• **PAGE TEXT**:

BEGIN

Tuesday, August 27, 2013

Both and

It's weird how both grief and happiness can coexist, how at the same time you are hurting, you are thankful. You're having fun, and yet the tears still fall. You are staying busy but still feel the moments move in slower motion.
  My heart is still heavy a lot, but it comes in shorter spurts at random, mixed in with all the other loud, chaotic, happy, busy times. I miss the exit for Chickfila because I'm randomly reliving the moment I saw Everett. I'm sitting playing with the boys and then wondering if Everett has pretty eyelashes like Beckett. I'm chatting with my gals then over hearing Beckett tell his friends that mom had a baby in her tummy, but he died. It's hard in the middle of the fun in the middle of the normal. It's weird. 
  Some days seem back to normal, and I don't know how I feel about that yet. Then other days, I know I'm different. Life is different. And I want to hold onto that. Maybe I hold on to different because I want Everett to be real even though he isn't here. Maybe because I don't want to forget. Maybe because I don't want everyone else to forget. Maybe because I've known His presence in a way I never have, and I still need His peace and hope and love and purpose to face the day. Maybe because I don't want to go back to living without leaning into His Word. It has changed me, and I am so thankful. Already God has used Everett to make His name great in my heart and mind. I'm eager to see what He will continue to do...

  A friend sent me this song, and I have loved it. It comes from all the scripture I've been reading and rereading these past weeks, so I wanted to pass it on. I tried the best I could to find the references so maybe someone else could find that same strength and hope, purpose and comfort from the Word that I have found.

END

• **DATA**:
BEGIN

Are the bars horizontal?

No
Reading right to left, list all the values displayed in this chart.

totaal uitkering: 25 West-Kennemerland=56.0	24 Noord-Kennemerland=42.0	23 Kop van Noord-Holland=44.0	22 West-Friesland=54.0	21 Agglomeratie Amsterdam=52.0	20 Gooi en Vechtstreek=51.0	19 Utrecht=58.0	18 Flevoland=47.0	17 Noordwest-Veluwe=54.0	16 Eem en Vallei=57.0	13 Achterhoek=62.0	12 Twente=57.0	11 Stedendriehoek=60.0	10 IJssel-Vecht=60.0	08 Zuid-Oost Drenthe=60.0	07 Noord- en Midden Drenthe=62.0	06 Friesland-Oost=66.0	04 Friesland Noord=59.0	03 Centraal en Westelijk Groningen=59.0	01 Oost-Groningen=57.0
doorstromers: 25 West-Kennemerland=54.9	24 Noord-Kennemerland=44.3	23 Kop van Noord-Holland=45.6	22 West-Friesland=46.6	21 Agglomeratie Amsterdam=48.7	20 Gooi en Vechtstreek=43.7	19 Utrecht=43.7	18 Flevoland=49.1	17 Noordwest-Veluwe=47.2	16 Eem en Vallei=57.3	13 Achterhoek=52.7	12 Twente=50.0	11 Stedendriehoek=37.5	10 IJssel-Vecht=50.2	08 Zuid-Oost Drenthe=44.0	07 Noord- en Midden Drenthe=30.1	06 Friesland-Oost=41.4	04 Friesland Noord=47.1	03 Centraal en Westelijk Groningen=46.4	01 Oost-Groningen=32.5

END

• **REQUIRED TASKS**:
(1) Condense the paragraph of the "Both and" blog post that begins "Some days seem back to normal" into a shorter version that keeps its main points.
(2) Extend the "Both and" blog post beyond its final sentence.

• **YOUR RESPONSES**:
(1) Some days feel normal again, and I'm not sure how I feel about that. On other days I know that I, and life, are different, and I want to hold onto that. Perhaps it's to keep Everett real even though he isn't here, or so that neither I nor anyone else forgets. Perhaps it's because I've known His presence as never before and still need His peace, hope, love and purpose to face each day, and I don't want to stop leaning into His Word. It has changed me, and I'm thankful. God has already used Everett to make His name great in my heart and mind, and I'm eager to see what He will do next.

(2)
I come, God, I come - Ps 71:1-3, Heb 4:15-16
I return to the Lord - Is 30:15, Deut 4:29-31, Jer 24:6-7, Hosea 6:1
The one who’s broken - Ps 51:8,
The one who’s torn me apart - Hosea 6:1
You strike down to bind me up - Job 5:18, Ps 147:3
You say you do it all in love - Ro 8:28, 32, 38-39; Ro 5:3-5; Lam 3: 31-32
That I might know you in your suffering - Phil 3:10

Though you slay me - Job 13:15
Yet I will praise you - Ps 43:5, Hab 3:17-19
Though you take from me - Job 1:21, Ps 96:2
I will bless your name - Ps 100:1-5
Though you ruin me - Job 2:3
Still I will worship - Job 1:20-21
Sing a song to the one who’s all I need - Ps 96:1, Phil 4:19

My heart and flesh may fail - Ps 73:26
The earth below give way - Ps 46
But with my eyes, with my eyes I’ll see the Lord - Ps 27:13, Job 42:5
Lifted high on that day - Ps 27:5-6, Job 5:11
Behold, the Lamb that was slain - Rev 5:12
And I’ll know every tear was worth it all - 1Pet 1:6-9

Though tonight I’m crying out - Ps 57:1-3, Ps 69:1-3
Let this cup pass from me now - Mt 26:39
You’re still more than I need - Eph 3:20-21, Phil 4:19
You’re enough for me - Ps 23, Lam 3:19-24
You’re enough for me

2 Cor 4
[Not only is all your affliction momentary, not only is all your affliction light in comparison to eternity and the glory there. But all of it is totally meaningful. Every millisecond of your pain, from the fallen nature or fallen man, every millisecond of your misery in the path of obedience is producing a peculiar glory you will get because of that.

I don’t care if it was cancer or criticism. I don’t care if it was slander or sickness. It wasn’t meaningless. It’s doing something! It’s not meaningless. Of course you can’t see what it’s doing. Don’t look to what is seen.

When your mom dies, when your kid dies, when you’ve got cancer at 40, when a car careens into the sidewalk and takes her out, don’t say, “That’s meaningless!” It’s not. It’s working for you an eternal weight of glory.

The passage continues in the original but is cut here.